Buy-And-Sell vs. Buy-And-Hold Strategies

10.09.25 12:35 PM - By Ahmad R Saltagi

Buy-And-Sell vs. Buy-And-Hold Strategies

I recommend that investors dedicate their investment management to professionals and hold their investments for a long time. This will save them a lot of time and stress, and their investments are much more likely to perform better.

Buy-and-sell investors frequently trade on their own. Buy-and-hold investors buy with the help of professionals and hold their stocks for a long time.

Buy-and-sell investors can be divided into four categories, in my opinion:

  • Day traders: They buy and sell the same day and rely on technical analysis and other tools to predict the movement of a particular stock during the day.

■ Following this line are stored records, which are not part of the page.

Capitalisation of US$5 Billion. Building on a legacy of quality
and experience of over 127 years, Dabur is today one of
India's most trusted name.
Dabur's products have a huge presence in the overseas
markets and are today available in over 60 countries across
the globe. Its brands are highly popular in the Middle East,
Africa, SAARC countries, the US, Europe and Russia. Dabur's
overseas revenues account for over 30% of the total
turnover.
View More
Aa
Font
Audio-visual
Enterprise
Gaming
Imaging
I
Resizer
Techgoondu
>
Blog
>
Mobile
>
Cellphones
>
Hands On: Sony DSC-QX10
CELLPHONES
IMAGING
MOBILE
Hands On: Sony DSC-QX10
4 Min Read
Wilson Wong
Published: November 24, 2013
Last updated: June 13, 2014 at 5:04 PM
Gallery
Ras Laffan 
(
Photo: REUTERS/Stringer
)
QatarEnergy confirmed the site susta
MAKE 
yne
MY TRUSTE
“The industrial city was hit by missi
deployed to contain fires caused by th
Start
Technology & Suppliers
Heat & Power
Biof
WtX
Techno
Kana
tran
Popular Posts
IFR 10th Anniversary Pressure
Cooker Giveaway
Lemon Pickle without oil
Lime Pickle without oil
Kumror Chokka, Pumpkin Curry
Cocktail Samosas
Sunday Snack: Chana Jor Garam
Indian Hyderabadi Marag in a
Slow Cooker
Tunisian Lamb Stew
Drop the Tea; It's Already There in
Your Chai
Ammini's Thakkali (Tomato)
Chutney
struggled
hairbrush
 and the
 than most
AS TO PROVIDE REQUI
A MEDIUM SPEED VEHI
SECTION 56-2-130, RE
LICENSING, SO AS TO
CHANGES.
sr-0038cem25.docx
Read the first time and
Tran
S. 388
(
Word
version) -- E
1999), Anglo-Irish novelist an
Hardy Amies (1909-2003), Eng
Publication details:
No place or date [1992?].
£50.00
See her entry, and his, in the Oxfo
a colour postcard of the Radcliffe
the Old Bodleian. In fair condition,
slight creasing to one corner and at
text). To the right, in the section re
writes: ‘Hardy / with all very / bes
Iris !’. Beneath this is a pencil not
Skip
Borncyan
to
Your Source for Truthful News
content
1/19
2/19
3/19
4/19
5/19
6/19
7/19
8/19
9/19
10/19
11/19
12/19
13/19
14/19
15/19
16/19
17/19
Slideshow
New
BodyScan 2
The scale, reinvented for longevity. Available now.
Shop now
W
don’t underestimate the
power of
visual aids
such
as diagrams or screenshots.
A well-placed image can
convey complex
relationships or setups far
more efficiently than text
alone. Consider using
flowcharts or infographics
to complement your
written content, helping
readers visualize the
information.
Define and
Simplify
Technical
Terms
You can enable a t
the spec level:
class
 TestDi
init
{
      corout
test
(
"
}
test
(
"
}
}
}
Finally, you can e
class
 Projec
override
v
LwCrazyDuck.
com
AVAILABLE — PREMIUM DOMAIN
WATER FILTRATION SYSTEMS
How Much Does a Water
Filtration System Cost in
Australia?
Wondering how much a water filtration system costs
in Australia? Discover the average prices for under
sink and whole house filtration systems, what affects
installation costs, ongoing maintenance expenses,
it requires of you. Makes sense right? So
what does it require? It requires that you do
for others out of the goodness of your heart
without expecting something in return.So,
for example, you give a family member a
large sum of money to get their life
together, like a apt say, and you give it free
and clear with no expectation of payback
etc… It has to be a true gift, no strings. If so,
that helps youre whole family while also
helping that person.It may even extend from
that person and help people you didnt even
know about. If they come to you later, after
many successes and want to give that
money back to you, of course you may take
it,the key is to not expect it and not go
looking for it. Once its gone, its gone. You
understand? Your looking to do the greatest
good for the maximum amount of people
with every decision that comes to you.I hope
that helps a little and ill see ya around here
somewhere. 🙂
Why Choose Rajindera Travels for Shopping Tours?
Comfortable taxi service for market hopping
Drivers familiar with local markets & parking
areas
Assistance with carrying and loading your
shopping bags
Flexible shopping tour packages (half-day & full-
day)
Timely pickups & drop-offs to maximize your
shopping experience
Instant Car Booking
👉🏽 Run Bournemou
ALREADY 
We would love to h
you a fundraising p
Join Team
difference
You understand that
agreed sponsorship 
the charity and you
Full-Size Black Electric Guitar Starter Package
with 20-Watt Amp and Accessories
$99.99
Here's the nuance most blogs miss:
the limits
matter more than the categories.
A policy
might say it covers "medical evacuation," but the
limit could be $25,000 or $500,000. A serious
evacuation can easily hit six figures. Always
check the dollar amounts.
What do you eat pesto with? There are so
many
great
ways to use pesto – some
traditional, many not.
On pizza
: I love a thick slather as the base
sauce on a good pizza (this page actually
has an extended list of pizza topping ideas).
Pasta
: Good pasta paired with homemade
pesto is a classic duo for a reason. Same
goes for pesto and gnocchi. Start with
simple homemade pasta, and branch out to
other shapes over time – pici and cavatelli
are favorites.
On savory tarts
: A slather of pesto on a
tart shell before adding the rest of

  • Swing (or market timing) traders: They buy when they think the market or a particular stock is low and sell when they think it is high

  • Momentum traders: They buy stocks that are gaining momentum and are rising.

  • Random traders: They buy and sell based on a friend's advice, news, a hunch, or emotions. However, some are more sophisticated and rely on professional sources advising them on what to buy and sell.

Buy-and-hold investors invest in portfolios constructed and monitored by professionals to perform in the long run, and they hold their investment as long as they don't need it. The portfolio manager buys and sells some within the portfolio to improve performance and rebalance the portfolio.

Buy-and-sell investors need to commit a lot of time to gain skills and knowledge and additional time to buying and monitoring. Buy-and-hold investors leave their investment with people who do that full-time on their behalf.

Buy-and-sell investors need to respond quickly to market conditions or the swing of a particular stock. Therefore, it is really hard to do well while you work full-time. In addition, the ups and downs can be emotionally stressful to the investor, especially with their limited resources and support. This may lead to emotional buy-and-sell decisions.

Buy-and-sell investors have many more transactions, which generate a lot of taxes. Those taxes are short-term gains and a lot higher than long-term gains (long-term: holding the investment for at least one year). Losses may not be able to be deducted due to short sales or the limit of claiming only $3000 of losses per year on individual tax returns.

Buy-and-sell investors often have to pay transaction fees. They usually use delayed market data (by about 20 minutes), and they must pay significant subscriptions to gain access to real market data. They might have access to professional advice but must pay for it. However, access to timely, reliable, accurate, nonbiased, and well-researched information is expensive. Lastly, the tools needed to evaluate the portfolio cost money and often do not provide better advice on constructing the portfolio.

Buy-and-sell investors lack the tools and time to perform well, and their performance is variable. Therefore, I recommend that investors dedicate their investment management to professionals and hold their investments for a long time. This will save them a lot of time and stress, and their investments are much more likely to perform better.